Python Forum
Thread Rating:
  • 0 Vote(s) - 0 Average
  • 1
  • 2
  • 3
  • 4
  • 5
utf-8
#1
does someone want to make a very pythonic implementation for this: http://rosettacode.org/wiki/UTF-8_encode_and_decode

or any of these: http://rosettacode.org/wiki/Reports:Task..._in_Python

i think i can but my code usually ends up not being very pythonic (because i did C for so long ... so maybe i should do a C implementation).
Tradition is peer pressure from dead people

What do you call someone who speaks three languages? Trilingual. Two languages? Bilingual. One language? American.
Reply
#2
I started with it, but there is still a bug inside. The last sign consumes two chars.
Code is for Python 3.x

from binascii import hexlify
import unicodedata

def str_to_hex_str_with_space(char):
   hex_bytes = hexlify(char.encode())

#### [SUPPLIED INFORMATION]
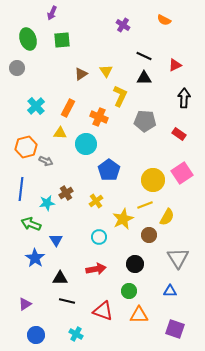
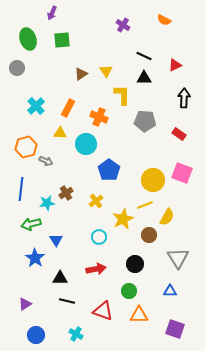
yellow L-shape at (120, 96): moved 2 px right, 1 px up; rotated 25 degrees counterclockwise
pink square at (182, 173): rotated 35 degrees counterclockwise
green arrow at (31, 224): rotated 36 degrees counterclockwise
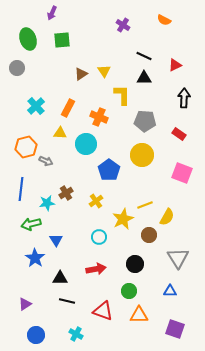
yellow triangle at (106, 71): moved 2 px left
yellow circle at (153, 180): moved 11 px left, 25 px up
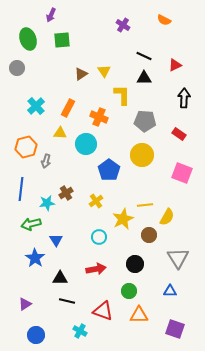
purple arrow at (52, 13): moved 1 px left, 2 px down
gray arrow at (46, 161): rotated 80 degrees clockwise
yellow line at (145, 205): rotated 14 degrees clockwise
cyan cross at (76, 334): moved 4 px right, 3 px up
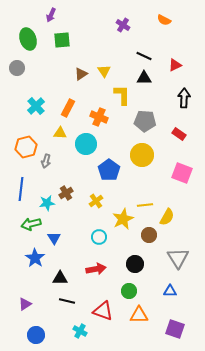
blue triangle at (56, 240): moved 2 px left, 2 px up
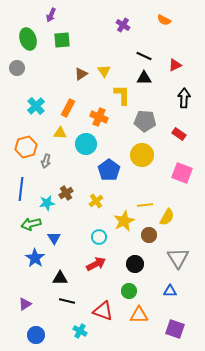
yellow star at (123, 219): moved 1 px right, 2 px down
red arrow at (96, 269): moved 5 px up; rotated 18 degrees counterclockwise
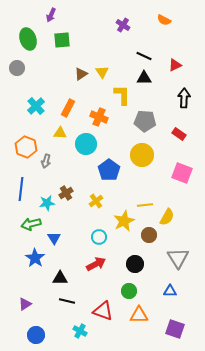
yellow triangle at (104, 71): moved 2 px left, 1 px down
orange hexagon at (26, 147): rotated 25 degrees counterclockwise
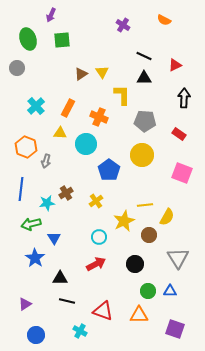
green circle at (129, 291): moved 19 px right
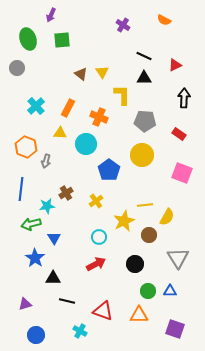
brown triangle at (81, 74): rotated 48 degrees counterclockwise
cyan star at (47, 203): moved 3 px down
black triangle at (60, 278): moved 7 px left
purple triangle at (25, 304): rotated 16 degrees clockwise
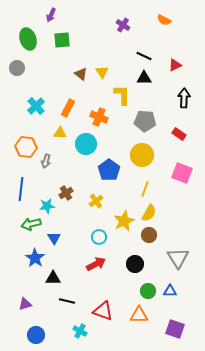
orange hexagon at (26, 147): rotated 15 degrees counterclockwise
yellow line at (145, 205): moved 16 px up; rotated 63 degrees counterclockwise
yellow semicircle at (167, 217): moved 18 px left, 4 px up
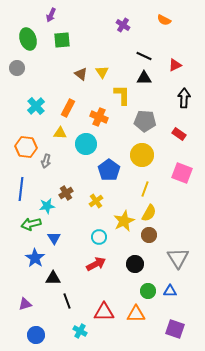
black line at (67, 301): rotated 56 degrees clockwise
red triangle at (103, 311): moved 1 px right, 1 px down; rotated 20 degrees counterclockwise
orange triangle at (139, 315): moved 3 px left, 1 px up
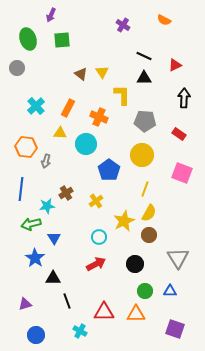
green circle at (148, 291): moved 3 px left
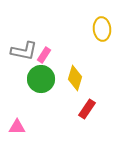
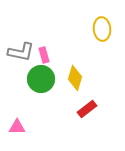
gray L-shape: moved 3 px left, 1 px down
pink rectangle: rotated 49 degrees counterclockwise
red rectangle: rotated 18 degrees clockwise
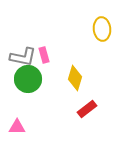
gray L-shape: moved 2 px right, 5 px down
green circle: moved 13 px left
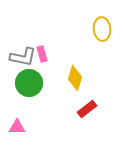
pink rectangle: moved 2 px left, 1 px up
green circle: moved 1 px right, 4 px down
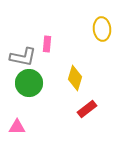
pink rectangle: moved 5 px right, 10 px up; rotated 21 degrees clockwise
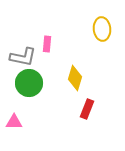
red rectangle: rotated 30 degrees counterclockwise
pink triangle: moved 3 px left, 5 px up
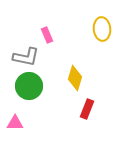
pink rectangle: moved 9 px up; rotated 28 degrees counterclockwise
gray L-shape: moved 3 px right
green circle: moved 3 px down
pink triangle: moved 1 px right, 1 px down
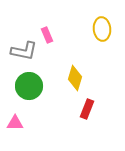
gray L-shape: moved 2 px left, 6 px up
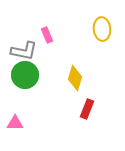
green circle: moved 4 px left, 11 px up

#### [TASK SET]
1 - Answer the following from the forum thread:
(a) For which version of Python is the code in the second post written?
(b) In which language does the first poster say they programmed for a long time?
(c) What bug does the second poster report in their code?
2 - Reproduce verbatim everything in the records from the line containing "orange hexagon at (26, 147): rotated 15" down to the line containing "green circle: moved 1 px right, 4 px down", both lines included. Omit the picture markers.

#### [ANSWERS FOR THIS EXERCISE]
1 -
(a) Python 3.x
(b) C
(c) The last sign consumes two chars.

2 -
orange hexagon at (26, 147): rotated 15 degrees counterclockwise
yellow line at (145, 205): moved 16 px up; rotated 63 degrees counterclockwise
yellow semicircle at (167, 217): moved 18 px left, 4 px up
black line at (67, 301): rotated 56 degrees clockwise
red triangle at (103, 311): moved 1 px right, 1 px down; rotated 20 degrees counterclockwise
orange triangle at (139, 315): moved 3 px left, 1 px up
green circle at (148, 291): moved 3 px left
gray L-shape: moved 3 px left, 1 px down
pink rectangle: rotated 49 degrees counterclockwise
red rectangle: rotated 18 degrees clockwise
gray L-shape: moved 2 px right, 5 px down
green circle: moved 13 px left
pink rectangle: moved 2 px left, 1 px up
green circle: moved 1 px right, 4 px down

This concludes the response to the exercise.